Because notebooks have their own version control system, it includes GCSFuse in order to sync notebooks from GCS on startup. This process means that starting up Jupyter with this image takes a bit longer than normal -- and depends somewhat on internet speed -- but it ensures that common notebooks are always synced amongst the team.

The GCloud CLI is included out of necessity, to copy files.

Playground¶

This image is used both locally and in production to deploy the Playground auxiliary service.

This Dockerfile contains very little customization beyond the standard components (discussed below). The one piece of unique configuration is the start script, and associated start command, which launches Streamlit.

PSML¶

This image is used by all CLI commands which do not have their own specific image to run. For example, psml experiments train must use its associated experiments image, so it does not use PSML, but psml test paystone storage has no specific needs beyond the standard configuration, so it uses PSML.

The only configuration beyond standard components is the pytest.ini configuration file for tests, since all unit tests run through this image.

Services¶

This image is used by all auxiliary services, with tags for each individual service. As with Experiments, the tags correspond to build arguments that provide the Python package installations required for the particular service.

The image installs the package corresponding to the service and its dependencies. It also includes a start script that launches Gunicorn (in production) or Uvicorn (locally) to run the service, as well as Gunicorn configuration.

Dockerfiles¶

Because so many of the Docker images mentioned above have similar features, but are not similar enough to warrant a separate base image from which they all inherit, we have taken a novel approach to building Dockerfiles.

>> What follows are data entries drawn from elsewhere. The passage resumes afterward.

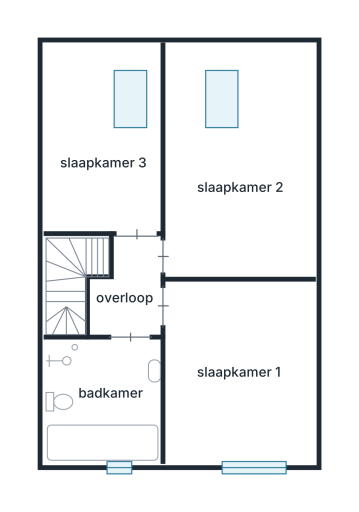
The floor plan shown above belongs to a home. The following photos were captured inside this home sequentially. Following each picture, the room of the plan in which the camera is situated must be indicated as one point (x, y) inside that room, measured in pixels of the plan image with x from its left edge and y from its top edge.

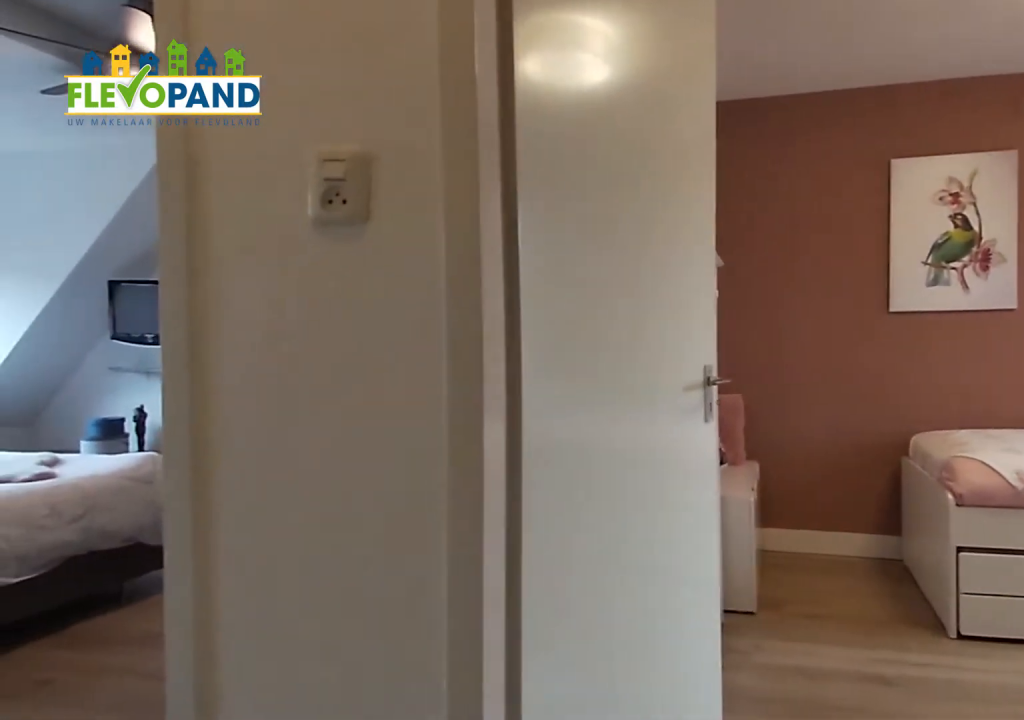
(128, 290)
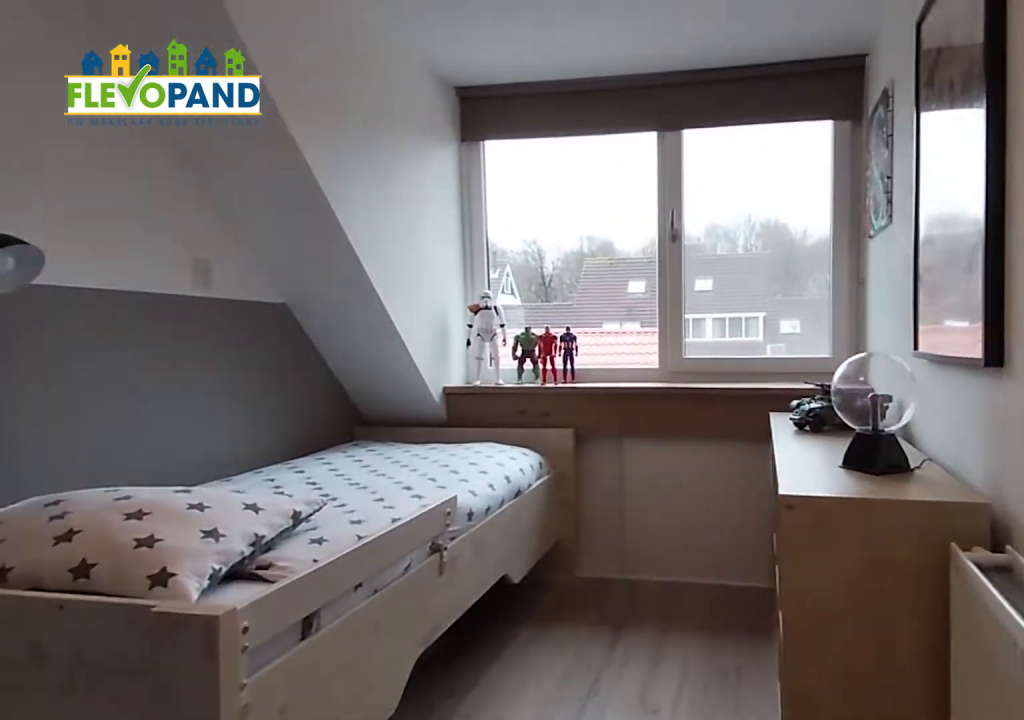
(65, 190)
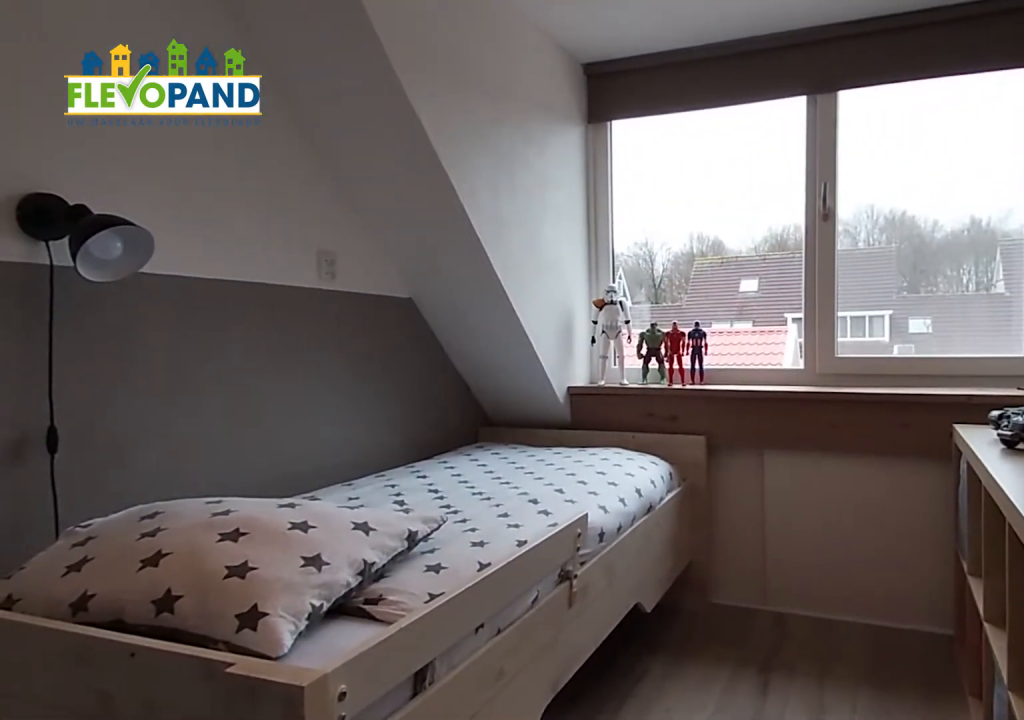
(65, 190)
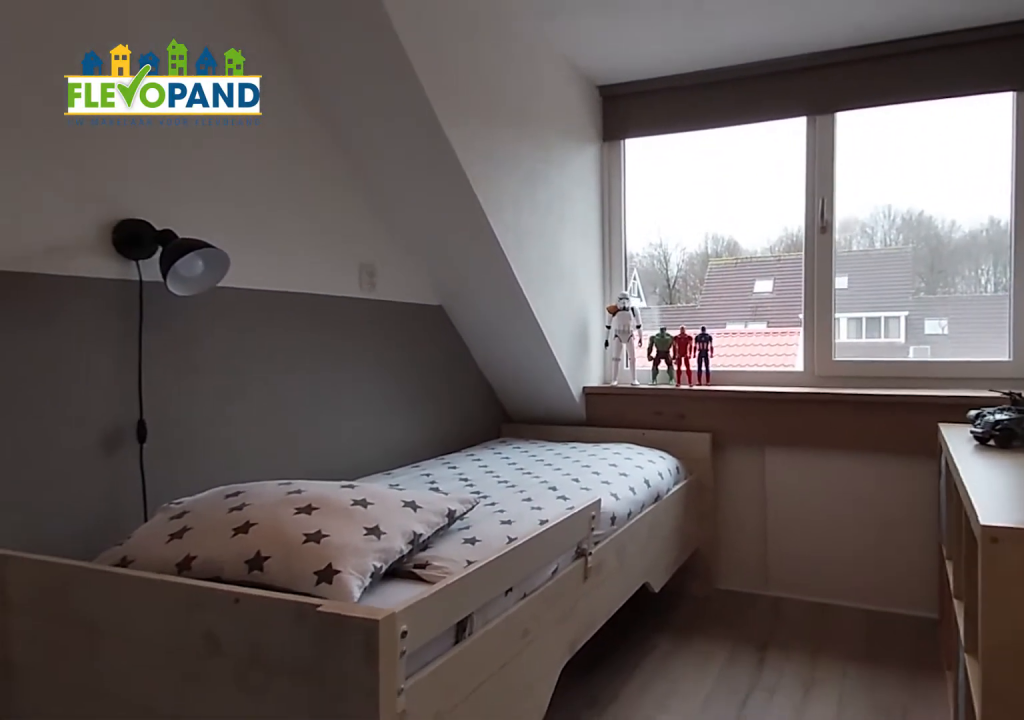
(65, 190)
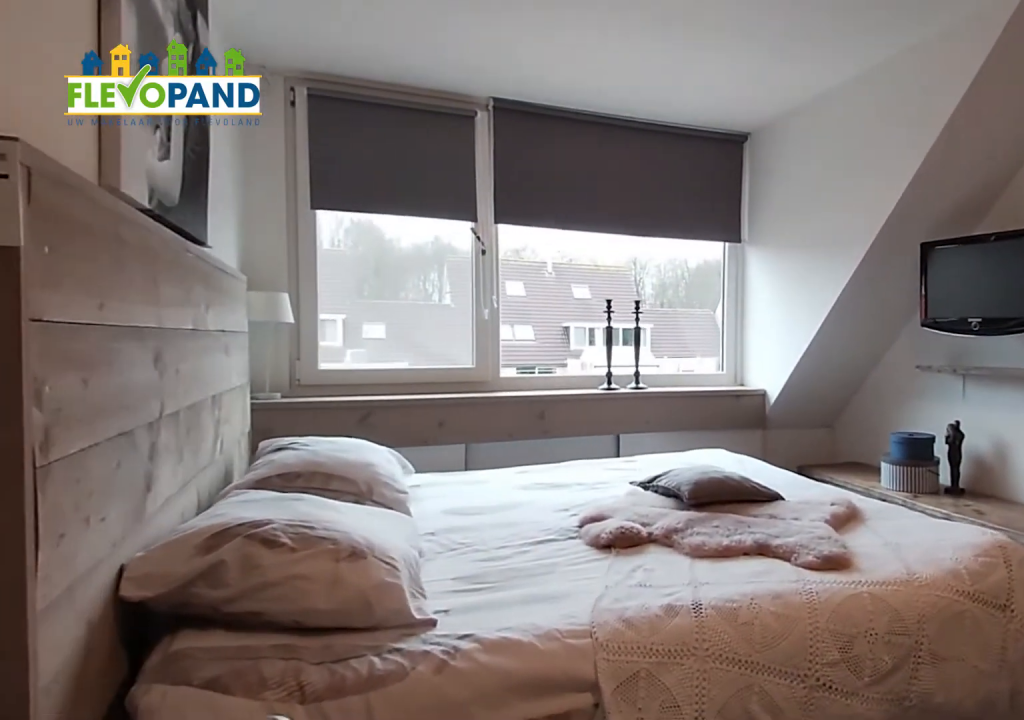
(311, 194)
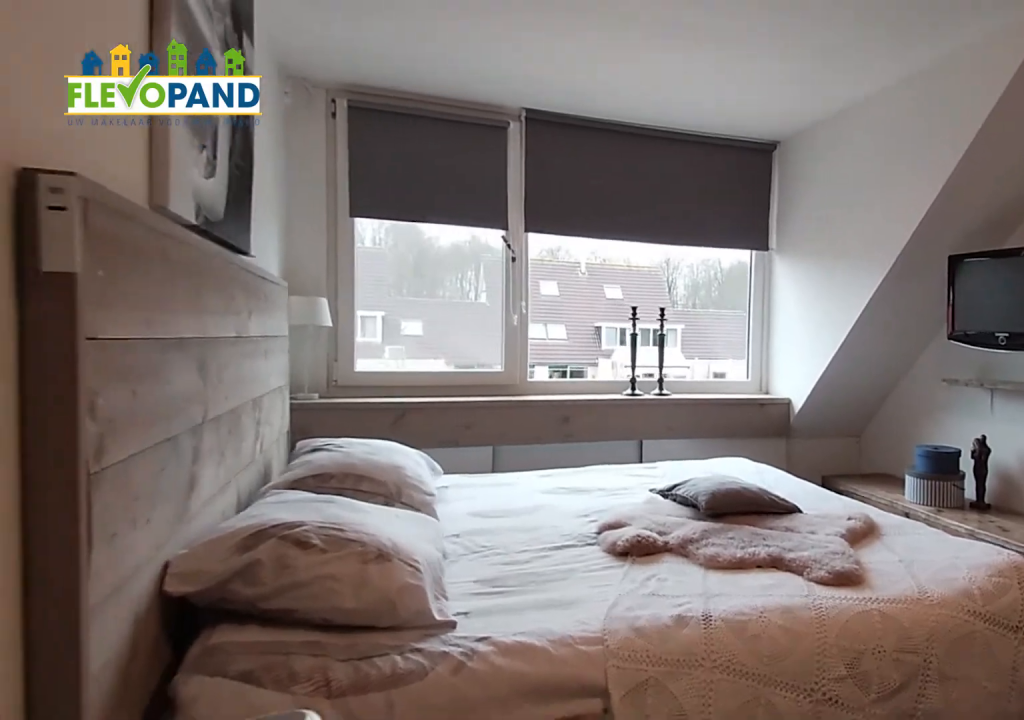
(311, 194)
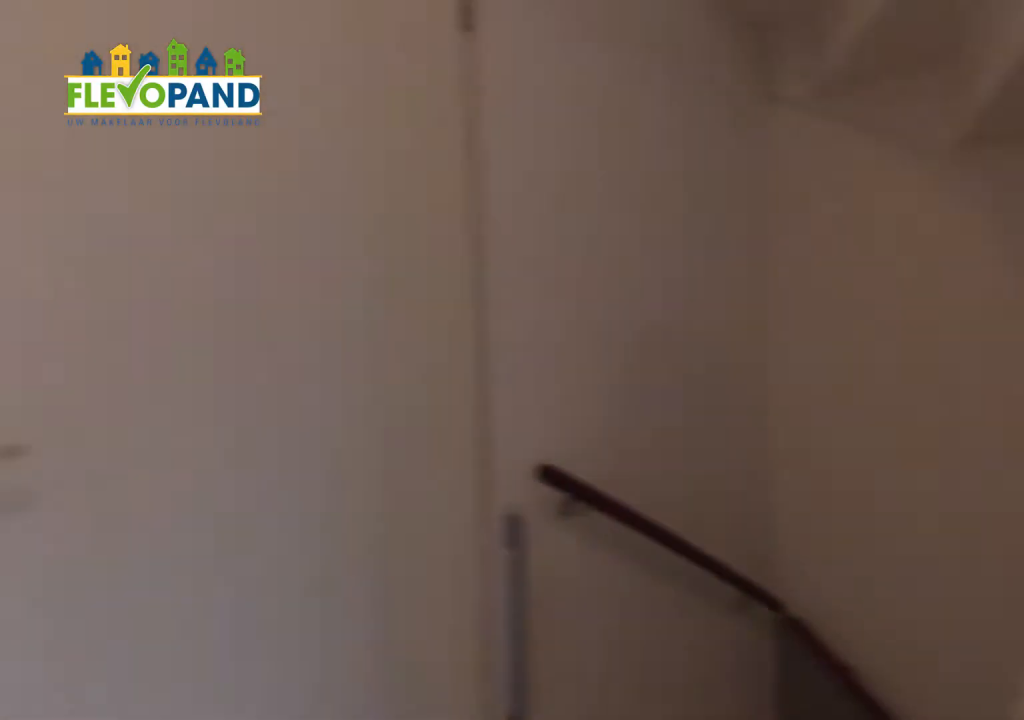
(128, 292)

Our Dockerfiles use a component system.

A "component" is a partial Dockerfile; it contains a set of instructions which can be re-used in other Dockerfiles. It has three configuration features: component references, guards, and variables.

Component References¶

Component references can be used in Dockerfiles and components alike. A component reference is the name of a component surrounded in square brackets [], which expands into the content of that component.

For example, with no additional configuration, a component whose file is Dockerfile.component1 can be inserted into a Dockerfile (or other component) with the line [component1].

Guards¶

Guards are sections of a component which can be toggled on or off. They begin with a comment formatted # guard:name_of_guard, and end with the comment # endguard. They cannot be used in Dockerfiles, only components.

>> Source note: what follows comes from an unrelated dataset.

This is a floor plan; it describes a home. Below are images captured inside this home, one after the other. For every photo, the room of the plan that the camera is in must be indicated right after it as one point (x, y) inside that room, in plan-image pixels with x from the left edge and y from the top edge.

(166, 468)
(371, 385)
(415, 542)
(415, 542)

If a guard is referenced by name in a component reference, it is considered "on", and the contents within it are included. If it is not referenced, the guard's contents are entirely skipped.

For example, given the following guard in component component1:

# guard:my_guard
RUN echo 'hello world!'
# endguard

With a component reference in a Dockerfile [component1 my_guard], the line RUN echo 'hello world!' will appear in the rendered Dockerfile at the place where the guard exists.

With a component reference in a Dockerfile [component1], the line RUN echo 'hello world!' will not appear.

Variables¶

Variables are placeholders in components where values can be injected. Variables cannot be used in Dockerfiles, only components.

Variables are given values in component references via [component name:value] syntax. They are placed in components by simply using the name of the variable in all caps. This syntax means that reserved Docker keywords such as RUN and COPY should not be used as variable names.

For example, a component component1 may have a line RUN echo 'ECHO_THIS'. The component reference [component1 echo_this:words] would result in the rendered Dockerfile having the line RUN echo 'words'.

Contributing¶

When making changes to Dockerfiles, first consider whether the change you are making belongs to an existing component, and if it does, make the change there.

Our goal is to avoid having the same lines appear in multiple Dockerfiles. If you are adding functionality to one Dockerfile, it may be fine to write it inline in the Dockerfile itself. If you are adding functionality to multiple Dockerfiles, it is likely better off as a component, which you can then reference in the necessary Dockerfiles.